Many other steppe bison mummies have been discovered throughout the years, but this is the very first to display such a well-preserved state, deserving the title of Yukag, bison mummies. At the time of its discovery, it had all its internal organs almost completely intact, says Olga Potapova, curator of the collections and manager at the Mammoth Site of Hot Springs in South Dakota, who helped study the ancient mammal.
"Normally, what you find with the mummies of megafauna in North America or Siberia is partial carcasses. They're partly eaten or destroyed because they're lying in the permafrost for tens of thousands of years," Potapova said in an interview with LiveScience. "But the mummy was preserved so well that it [earned] a record for the level of its preservation."

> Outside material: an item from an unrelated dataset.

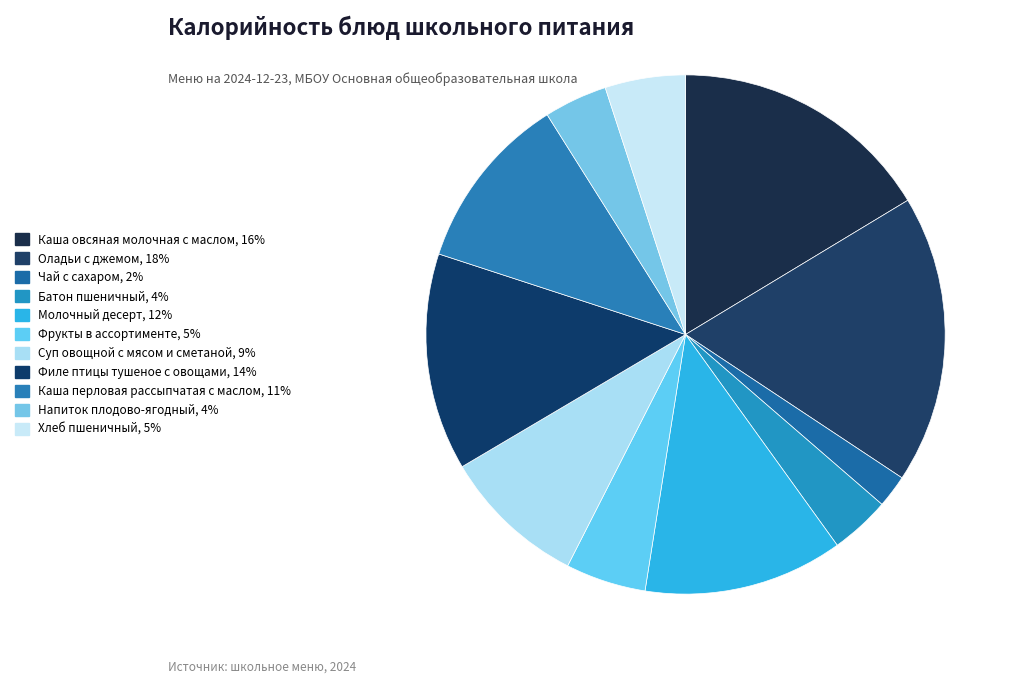

Is the sum of Каша овсяная молочная с маслом and Суп овощной с мясом и сметаной greater than half?

No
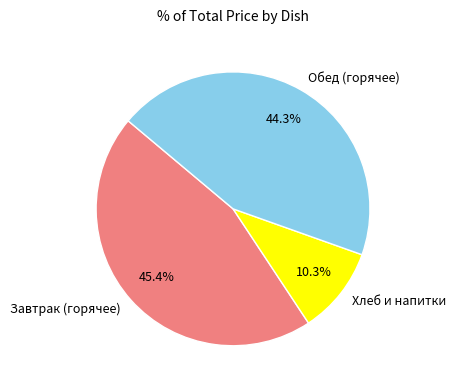

Approximately how many times larger is the value at Завтрак (горячее) compared to Обед (горячее)?

1.0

Researchers believe that Yukagir bison died young, no older than about 4 years old, said Potapova. The claim is based on the lack of fat around the bison’s abdomen, which suggests the bison starved to death.
Except for the lack of fat layer, the bison was in perfect shape, with heart, blood vessels, and entire digestive system almost intact. Some of the organs however, shrunk significantly, according to scientific opinion. So well-preserved was the specimen that scientist found a tissue sample from each organ, Potapova continued.
Consistent with the rest of the organs, bison’s brain was also extremely well-preserved. Researchers plan to use the samples extracted to collect data about the prehistoric bison and then compare it to modern bison species, said Natalia Serduk, a senior researcher at the Russian Academy of Sciences in Moscow.